L’on se remémorera à jamais de ce jour de gloire où le dernier soldat français quitta Bizerte après que le contre-amiral eut signé l’ordre : « la mission de Bizerte des forces armées française prend fin ». Après une présence de 82 ans(9). L’on se souviendra également du 15 décembre 1963 jour choisi pour la célébration de la fête de l’évacuation. Entouré par ses invités de marque, l’égyptien Jamel Abdennacer, l’Algérien Ahmed Ben Bella et le Libyen Hassen Ridha, Bourguiba tel un paon dressant son majestueux plumage paradait dans les rues de Bizerte dans une voiture décapotable.
Il monta sur un piédestal (au sens propre) pour pouvoir dominer ses compagnons debout à ses côtés sur la banquette arrière.
Sacré Bourguiba !
Aïssa Baccouche
1) Edgar Faure rapporte dans ses mémoires publiées chez Plon ces propres insensés : « Felix Gaillard président du conseil me parla de Sakiet Sidi Youssef. Figure-toi, me dit-il, j’étais persuadé que ce village était en Algérie. Aussi, je n’ai pas compris la raison de ce grabuge ». p. 669
2) Mémoires d’espoir.
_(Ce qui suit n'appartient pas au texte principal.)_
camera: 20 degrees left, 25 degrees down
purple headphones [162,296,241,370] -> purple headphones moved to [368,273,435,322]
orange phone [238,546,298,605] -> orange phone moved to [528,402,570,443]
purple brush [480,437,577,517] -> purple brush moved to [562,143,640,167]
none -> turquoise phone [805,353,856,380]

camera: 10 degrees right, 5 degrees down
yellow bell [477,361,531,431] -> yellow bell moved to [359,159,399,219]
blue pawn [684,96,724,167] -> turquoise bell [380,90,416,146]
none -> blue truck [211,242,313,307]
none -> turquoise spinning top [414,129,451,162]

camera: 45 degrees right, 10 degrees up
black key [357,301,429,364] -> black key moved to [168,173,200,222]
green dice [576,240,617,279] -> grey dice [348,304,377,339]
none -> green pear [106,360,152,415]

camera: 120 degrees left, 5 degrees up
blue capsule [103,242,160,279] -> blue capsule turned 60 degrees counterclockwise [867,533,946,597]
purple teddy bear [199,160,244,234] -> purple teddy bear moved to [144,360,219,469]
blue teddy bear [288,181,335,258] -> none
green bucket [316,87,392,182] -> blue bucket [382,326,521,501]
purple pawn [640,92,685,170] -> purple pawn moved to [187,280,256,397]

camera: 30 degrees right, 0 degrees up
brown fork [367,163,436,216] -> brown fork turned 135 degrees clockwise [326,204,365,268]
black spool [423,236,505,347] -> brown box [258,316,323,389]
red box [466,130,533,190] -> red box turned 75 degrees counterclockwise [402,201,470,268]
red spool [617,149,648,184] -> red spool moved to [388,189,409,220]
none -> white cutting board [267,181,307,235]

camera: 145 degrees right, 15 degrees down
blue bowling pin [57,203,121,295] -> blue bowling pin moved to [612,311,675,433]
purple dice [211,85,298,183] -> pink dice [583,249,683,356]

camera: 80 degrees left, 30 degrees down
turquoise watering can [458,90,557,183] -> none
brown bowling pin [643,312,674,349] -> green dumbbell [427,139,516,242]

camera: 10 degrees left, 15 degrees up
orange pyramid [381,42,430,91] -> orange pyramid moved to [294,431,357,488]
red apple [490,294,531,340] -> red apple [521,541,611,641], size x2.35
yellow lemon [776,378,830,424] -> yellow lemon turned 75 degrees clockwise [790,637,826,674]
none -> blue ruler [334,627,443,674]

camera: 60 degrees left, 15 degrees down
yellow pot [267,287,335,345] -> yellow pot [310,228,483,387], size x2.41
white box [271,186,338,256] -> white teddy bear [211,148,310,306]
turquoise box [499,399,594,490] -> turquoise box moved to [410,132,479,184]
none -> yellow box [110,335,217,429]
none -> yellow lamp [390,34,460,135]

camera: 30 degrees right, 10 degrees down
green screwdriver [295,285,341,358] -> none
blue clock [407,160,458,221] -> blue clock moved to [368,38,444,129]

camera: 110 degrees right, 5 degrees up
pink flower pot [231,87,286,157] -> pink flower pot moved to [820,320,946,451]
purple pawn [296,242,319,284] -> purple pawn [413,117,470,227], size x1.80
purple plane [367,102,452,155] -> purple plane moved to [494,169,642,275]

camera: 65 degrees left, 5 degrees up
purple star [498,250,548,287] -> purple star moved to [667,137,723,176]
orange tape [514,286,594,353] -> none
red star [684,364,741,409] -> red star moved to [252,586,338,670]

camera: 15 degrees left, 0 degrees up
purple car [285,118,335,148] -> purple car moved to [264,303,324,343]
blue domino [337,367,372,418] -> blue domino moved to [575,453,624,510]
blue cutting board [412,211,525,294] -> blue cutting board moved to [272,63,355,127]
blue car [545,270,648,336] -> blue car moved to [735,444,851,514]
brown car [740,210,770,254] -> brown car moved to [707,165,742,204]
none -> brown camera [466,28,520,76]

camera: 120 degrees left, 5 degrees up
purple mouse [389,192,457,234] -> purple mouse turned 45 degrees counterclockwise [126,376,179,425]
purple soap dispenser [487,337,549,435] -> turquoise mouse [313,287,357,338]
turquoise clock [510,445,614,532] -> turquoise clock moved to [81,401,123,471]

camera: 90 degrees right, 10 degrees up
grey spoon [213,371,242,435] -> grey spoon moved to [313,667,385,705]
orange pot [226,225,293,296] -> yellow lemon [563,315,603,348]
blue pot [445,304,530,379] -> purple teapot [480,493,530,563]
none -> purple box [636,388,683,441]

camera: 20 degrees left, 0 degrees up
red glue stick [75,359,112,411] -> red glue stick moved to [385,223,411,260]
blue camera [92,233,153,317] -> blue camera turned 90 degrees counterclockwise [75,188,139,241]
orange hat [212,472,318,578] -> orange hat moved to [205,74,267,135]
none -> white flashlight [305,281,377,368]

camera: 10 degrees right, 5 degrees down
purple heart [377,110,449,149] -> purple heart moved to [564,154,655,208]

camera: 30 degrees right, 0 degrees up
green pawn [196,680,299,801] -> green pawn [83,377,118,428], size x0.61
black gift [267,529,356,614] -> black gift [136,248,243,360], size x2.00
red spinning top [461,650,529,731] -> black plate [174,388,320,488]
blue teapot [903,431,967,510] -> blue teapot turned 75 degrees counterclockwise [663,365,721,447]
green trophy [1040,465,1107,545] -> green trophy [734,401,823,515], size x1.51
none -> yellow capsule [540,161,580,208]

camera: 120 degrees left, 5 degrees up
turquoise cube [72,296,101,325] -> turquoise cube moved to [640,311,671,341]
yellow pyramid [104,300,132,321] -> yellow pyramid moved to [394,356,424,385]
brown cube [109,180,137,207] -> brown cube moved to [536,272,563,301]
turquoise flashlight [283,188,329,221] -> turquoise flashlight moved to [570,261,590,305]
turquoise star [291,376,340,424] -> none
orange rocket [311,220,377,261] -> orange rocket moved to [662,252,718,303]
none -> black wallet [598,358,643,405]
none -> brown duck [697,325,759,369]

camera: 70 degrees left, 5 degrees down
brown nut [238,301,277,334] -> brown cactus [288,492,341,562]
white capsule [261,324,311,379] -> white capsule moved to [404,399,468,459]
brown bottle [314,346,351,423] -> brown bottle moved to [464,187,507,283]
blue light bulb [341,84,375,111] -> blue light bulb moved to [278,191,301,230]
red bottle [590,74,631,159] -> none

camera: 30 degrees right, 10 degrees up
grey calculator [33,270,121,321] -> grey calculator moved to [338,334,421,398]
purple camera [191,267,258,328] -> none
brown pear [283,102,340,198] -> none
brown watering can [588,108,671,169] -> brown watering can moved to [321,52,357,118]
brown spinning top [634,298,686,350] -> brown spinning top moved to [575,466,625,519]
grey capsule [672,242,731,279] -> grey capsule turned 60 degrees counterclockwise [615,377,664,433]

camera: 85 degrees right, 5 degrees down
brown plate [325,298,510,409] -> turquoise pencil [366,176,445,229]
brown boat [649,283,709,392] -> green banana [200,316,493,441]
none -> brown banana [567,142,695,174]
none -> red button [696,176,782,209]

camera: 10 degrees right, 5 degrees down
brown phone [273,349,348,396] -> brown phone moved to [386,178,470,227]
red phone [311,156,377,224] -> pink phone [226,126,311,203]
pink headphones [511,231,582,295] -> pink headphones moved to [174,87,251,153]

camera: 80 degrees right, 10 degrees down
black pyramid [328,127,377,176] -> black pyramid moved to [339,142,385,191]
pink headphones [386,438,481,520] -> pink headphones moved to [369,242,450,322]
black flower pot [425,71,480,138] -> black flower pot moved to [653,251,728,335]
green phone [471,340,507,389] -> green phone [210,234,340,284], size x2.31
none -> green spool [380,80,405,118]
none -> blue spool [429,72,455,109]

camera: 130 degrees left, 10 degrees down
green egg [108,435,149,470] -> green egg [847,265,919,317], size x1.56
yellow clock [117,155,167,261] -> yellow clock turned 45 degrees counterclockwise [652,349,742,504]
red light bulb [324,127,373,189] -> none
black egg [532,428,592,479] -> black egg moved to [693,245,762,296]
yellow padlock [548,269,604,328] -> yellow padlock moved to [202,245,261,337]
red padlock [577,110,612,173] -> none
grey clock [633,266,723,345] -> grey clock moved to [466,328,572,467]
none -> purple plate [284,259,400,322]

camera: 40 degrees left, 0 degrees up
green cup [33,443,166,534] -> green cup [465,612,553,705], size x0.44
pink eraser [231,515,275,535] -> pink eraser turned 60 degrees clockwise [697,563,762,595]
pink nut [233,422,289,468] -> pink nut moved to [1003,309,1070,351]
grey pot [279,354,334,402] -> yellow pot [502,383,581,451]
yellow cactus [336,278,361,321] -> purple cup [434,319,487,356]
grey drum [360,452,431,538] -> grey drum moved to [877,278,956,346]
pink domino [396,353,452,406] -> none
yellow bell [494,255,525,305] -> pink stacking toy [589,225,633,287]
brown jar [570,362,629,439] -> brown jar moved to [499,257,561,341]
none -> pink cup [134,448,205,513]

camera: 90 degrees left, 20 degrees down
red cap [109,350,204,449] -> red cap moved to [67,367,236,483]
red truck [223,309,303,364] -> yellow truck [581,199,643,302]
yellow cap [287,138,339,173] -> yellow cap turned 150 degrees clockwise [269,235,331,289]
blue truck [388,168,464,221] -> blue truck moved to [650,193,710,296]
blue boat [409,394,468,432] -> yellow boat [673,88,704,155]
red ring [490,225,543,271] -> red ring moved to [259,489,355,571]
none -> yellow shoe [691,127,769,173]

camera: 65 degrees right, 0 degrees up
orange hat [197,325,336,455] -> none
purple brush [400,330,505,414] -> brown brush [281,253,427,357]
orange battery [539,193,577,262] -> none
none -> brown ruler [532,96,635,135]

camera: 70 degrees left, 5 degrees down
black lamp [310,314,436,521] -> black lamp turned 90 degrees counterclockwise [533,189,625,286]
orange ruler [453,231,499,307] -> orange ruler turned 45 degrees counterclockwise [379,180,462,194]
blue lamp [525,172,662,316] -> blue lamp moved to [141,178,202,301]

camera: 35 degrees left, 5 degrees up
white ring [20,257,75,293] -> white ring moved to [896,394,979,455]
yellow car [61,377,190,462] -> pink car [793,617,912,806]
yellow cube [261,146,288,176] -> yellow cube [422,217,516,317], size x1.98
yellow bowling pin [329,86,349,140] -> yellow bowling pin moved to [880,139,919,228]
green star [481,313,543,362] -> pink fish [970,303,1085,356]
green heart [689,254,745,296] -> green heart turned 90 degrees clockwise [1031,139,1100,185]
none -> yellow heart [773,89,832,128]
Plon 1970 p 107
3) Un si long règne Jeune Afrique Livres 1989.
4) Une première dans l’histoire onusienne : le représentant tunisien à New York est le premier arabe et africain à siéger au perchoir de la grande salle du bâtiment mythique de Manhattan dessiné, entre autres, par Le Corbusier et Oscar Niemeyer
5) Le monde du 27 Août 1961.
6) Jean Daniel renchérit. Dans son livre le temps qui reste paru chez Stock en 1973, il écrit : « Bourguiba comme de Gaulle devait savoir que le sang sèche vite et que le sort des peuples se réduit souvent aux caprices des héros ».
7) Sud Editions 2004
8) Un complot attentant à la vie de Bourguiba, déjoué in extrémis, fut fomenté à la fin de l’année 1962, par un consortium de ces détracteurs dont des jeunes officines de l’année, traumatisés par la perte de leurs compagnons frais moulus de l’école de Saint-Cyr jetés en pâture à un ogre déchainé.
9) Le 23 Avril 1987, Jules Ferry, en visite en Tunisie, fit cet aveu : « Si la France s’est installé en Tunisie c’est pour posséder Bizerte ».